‘Infamy, infamy…they’ve all got it in for me…’ is probably the stand-out line in this Carry On film from 1964, but it’s not the only one; this venerable comedy series peaked in the mid sixties with Cleo, Screaming and Up the Khyber!, with the switch to colour and a new permissive attitude reinvigorating the franchise. Readers outside the UK may need their cards marked; the Carry On series was a series of British workplace comedies which diversified into film parody; pretty much everyone in Britain grew up watching them on permanent rotation, and Carry On films are still a key part of British culture, such as it is.
Cleo made clever use of sets built for the Elizabeth Taylor version of Cleopatra before that giant production moved to Rome, giving Gerald Thomas’s film a more cinematic look that usual.
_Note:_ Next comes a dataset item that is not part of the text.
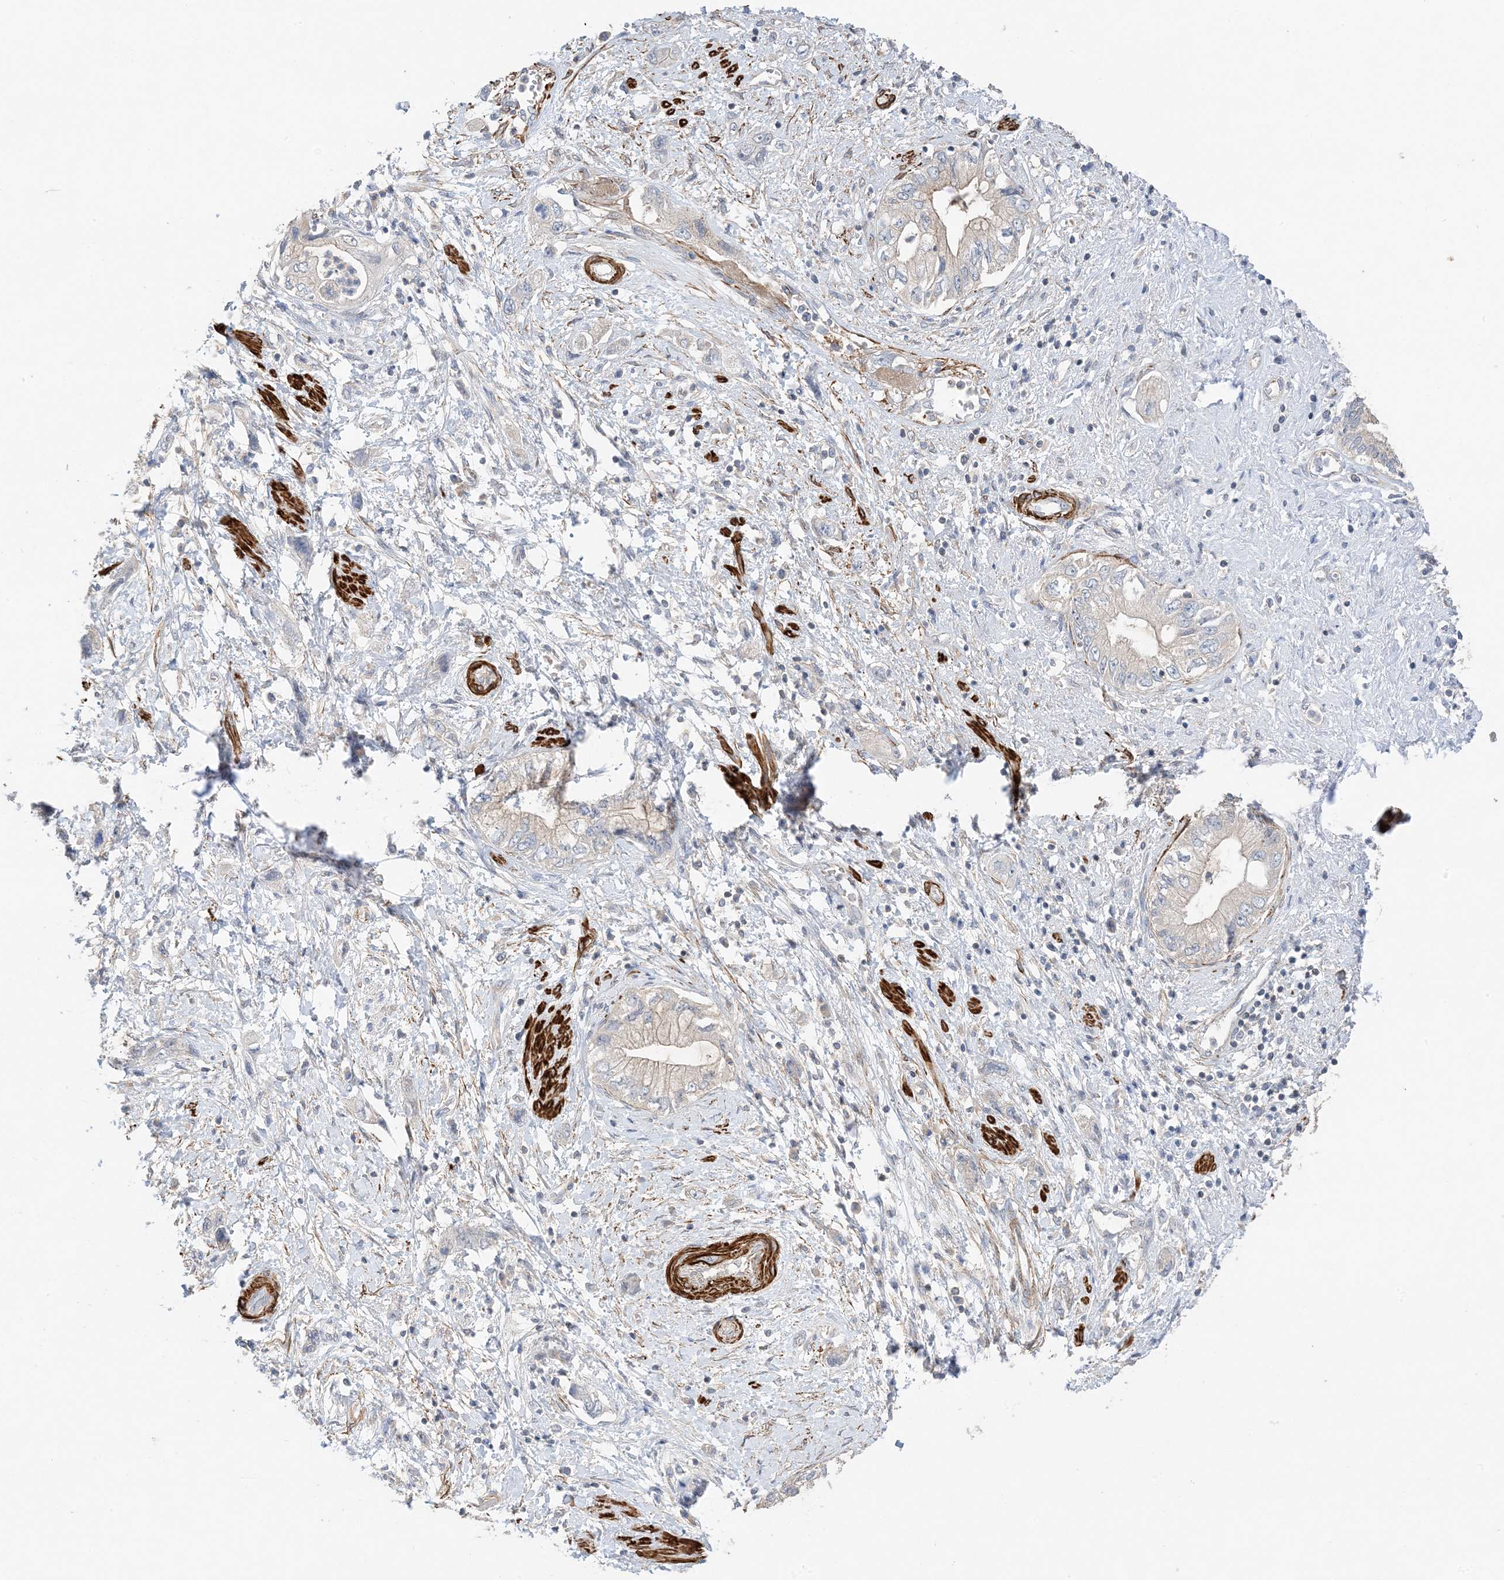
{"staining": {"intensity": "weak", "quantity": "<25%", "location": "cytoplasmic/membranous"}, "tissue": "pancreatic cancer", "cell_type": "Tumor cells", "image_type": "cancer", "snomed": [{"axis": "morphology", "description": "Adenocarcinoma, NOS"}, {"axis": "topography", "description": "Pancreas"}], "caption": "Tumor cells show no significant staining in pancreatic adenocarcinoma.", "gene": "KIFBP", "patient": {"sex": "female", "age": 73}}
Horsa (Jim Dale) and his friend Hengist Pod (Kenneth Connor) are peace-loving locals whose lives are disrupted by a Roman invasion, led by Mark Antony (Sid James), Horsa is sold to slave-trading firm Marcus et Spencius and ends up leading a revolt, with mistaken identity causing Hengist to be recognised as having saved the life of Marc Anthony’s boss, Julius Caesar (Kenneth Williams). Caesar makes the incompetent Hengist his bodyguard, but the voluptuous Cleopatra (Amanda Barrie) hopes to repose the ruler from his perch.
Despite a few well-recognised comic tropes (the wind-hole which becomes a prototype for the newly invented window, Hengist’s square-wheeled bike), Carry On Cleo is unusually literate and has a smattering of neat anachronistic jokes. The emphasis is on school-boy humour, but doesn’t dive into smut in the way that the 1970’s films do. Some popular British re players make their mark as well, Jon Pertwee, Peter Gilmour and particularly good work from Warren Mitchell as a trader.
Carry On Cleo has just enough slapstick to make it a decent film for kids; Charles Hawtrey’s disguise as a Roman urn is particularly amusing to young minds. There’s really only a handful of the Carry On films that are bearable by today’s standards, but this one passes muster.